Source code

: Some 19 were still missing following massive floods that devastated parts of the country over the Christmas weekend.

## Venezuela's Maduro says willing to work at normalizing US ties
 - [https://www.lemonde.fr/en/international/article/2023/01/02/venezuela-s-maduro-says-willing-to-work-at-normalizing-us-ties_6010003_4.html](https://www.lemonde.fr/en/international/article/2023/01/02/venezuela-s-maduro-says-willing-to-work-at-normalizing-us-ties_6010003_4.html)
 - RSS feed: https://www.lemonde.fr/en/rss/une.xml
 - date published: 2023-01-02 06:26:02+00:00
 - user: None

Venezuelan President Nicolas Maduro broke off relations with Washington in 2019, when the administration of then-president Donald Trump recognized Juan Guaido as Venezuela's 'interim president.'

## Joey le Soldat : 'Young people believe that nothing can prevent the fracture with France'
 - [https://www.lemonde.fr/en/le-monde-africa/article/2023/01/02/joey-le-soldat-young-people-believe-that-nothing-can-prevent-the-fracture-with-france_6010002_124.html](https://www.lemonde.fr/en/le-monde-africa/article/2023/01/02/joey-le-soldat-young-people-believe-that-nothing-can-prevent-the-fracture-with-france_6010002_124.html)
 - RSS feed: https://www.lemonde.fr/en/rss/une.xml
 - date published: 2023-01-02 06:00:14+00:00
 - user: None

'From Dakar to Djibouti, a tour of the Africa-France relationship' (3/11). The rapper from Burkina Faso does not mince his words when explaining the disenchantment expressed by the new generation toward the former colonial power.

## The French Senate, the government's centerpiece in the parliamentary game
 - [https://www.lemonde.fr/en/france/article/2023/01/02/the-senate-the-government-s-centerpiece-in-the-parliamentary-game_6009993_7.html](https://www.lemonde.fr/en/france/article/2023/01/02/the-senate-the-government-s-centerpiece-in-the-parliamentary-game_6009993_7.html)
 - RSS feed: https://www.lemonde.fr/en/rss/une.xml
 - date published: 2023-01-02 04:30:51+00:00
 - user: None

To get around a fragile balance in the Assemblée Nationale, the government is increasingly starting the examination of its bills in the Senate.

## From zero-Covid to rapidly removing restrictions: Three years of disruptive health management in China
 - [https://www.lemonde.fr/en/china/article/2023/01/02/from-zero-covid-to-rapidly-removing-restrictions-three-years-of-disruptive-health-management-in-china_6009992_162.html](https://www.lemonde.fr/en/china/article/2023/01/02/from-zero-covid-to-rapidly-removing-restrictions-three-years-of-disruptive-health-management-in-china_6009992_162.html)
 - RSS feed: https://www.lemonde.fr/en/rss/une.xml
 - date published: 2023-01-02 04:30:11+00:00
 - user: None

● ASSIGNMENT
Above are the entries; return each one exactly.

● RESULT OF THIS EXERCISE
Source code

: Some 19 were still missing following massive floods that devastated parts of the country over the Christmas weekend.

## Venezuela's Maduro says willing to work at normalizing US ties
 - [https://www.lemonde.fr/en/international/article/2023/01/02/venezuela-s-maduro-says-willing-to-work-at-normalizing-us-ties_6010003_4.html](https://www.lemonde.fr/en/international/article/2023/01/02/venezuela-s-maduro-says-willing-to-work-at-normalizing-us-ties_6010003_4.html)
 - RSS feed: https://www.lemonde.fr/en/rss/une.xml
 - date published: 2023-01-02 06:26:02+00:00
 - user: None

Venezuelan President Nicolas Maduro broke off relations with Washington in 2019, when the administration of then-president Donald Trump recognized Juan Guaido as Venezuela's 'interim president.'

## Joey le Soldat : 'Young people believe that nothing can prevent the fracture with France'
 - [https://www.lemonde.fr/en/le-monde-africa/article/2023/01/02/joey-le-soldat-young-people-believe-that-nothing-can-prevent-the-fracture-with-france_6010002_124.html](https://www.lemonde.fr/en/le-monde-africa/article/2023/01/02/joey-le-soldat-young-people-believe-that-nothing-can-prevent-the-fracture-with-france_6010002_124.html)
 - RSS feed: https://www.lemonde.fr/en/rss/une.xml
 - date published: 2023-01-02 06:00:14+00:00
 - user: None

'From Dakar to Djibouti, a tour of the Africa-France relationship' (3/11). The rapper from Burkina Faso does not mince his words when explaining the disenchantment expressed by the new generation toward the former colonial power.

## The French Senate, the government's centerpiece in the parliamentary game
 - [https://www.lemonde.fr/en/france/article/2023/01/02/the-senate-the-government-s-centerpiece-in-the-parliamentary-game_6009993_7.html](https://www.lemonde.fr/en/france/article/2023/01/02/the-senate-the-government-s-centerpiece-in-the-parliamentary-game_6009993_7.html)
 - RSS feed: https://www.lemonde.fr/en/rss/une.xml
 - date published: 2023-01-02 04:30:51+00:00
 - user: None

To get around a fragile balance in the Assemblée Nationale, the government is increasingly starting the examination of its bills in the Senate.

## From zero-Covid to rapidly removing restrictions: Three years of disruptive health management in China
 - [https://www.lemonde.fr/en/china/article/2023/01/02/from-zero-covid-to-rapidly-removing-restrictions-three-years-of-disruptive-health-management-in-china_6009992_162.html](https://www.lemonde.fr/en/china/article/2023/01/02/from-zero-covid-to-rapidly-removing-restrictions-three-years-of-disruptive-health-management-in-china_6009992_162.html)
 - RSS feed: https://www.lemonde.fr/en/rss/une.xml
 - date published: 2023-01-02 04:30:11+00:00
 - user: None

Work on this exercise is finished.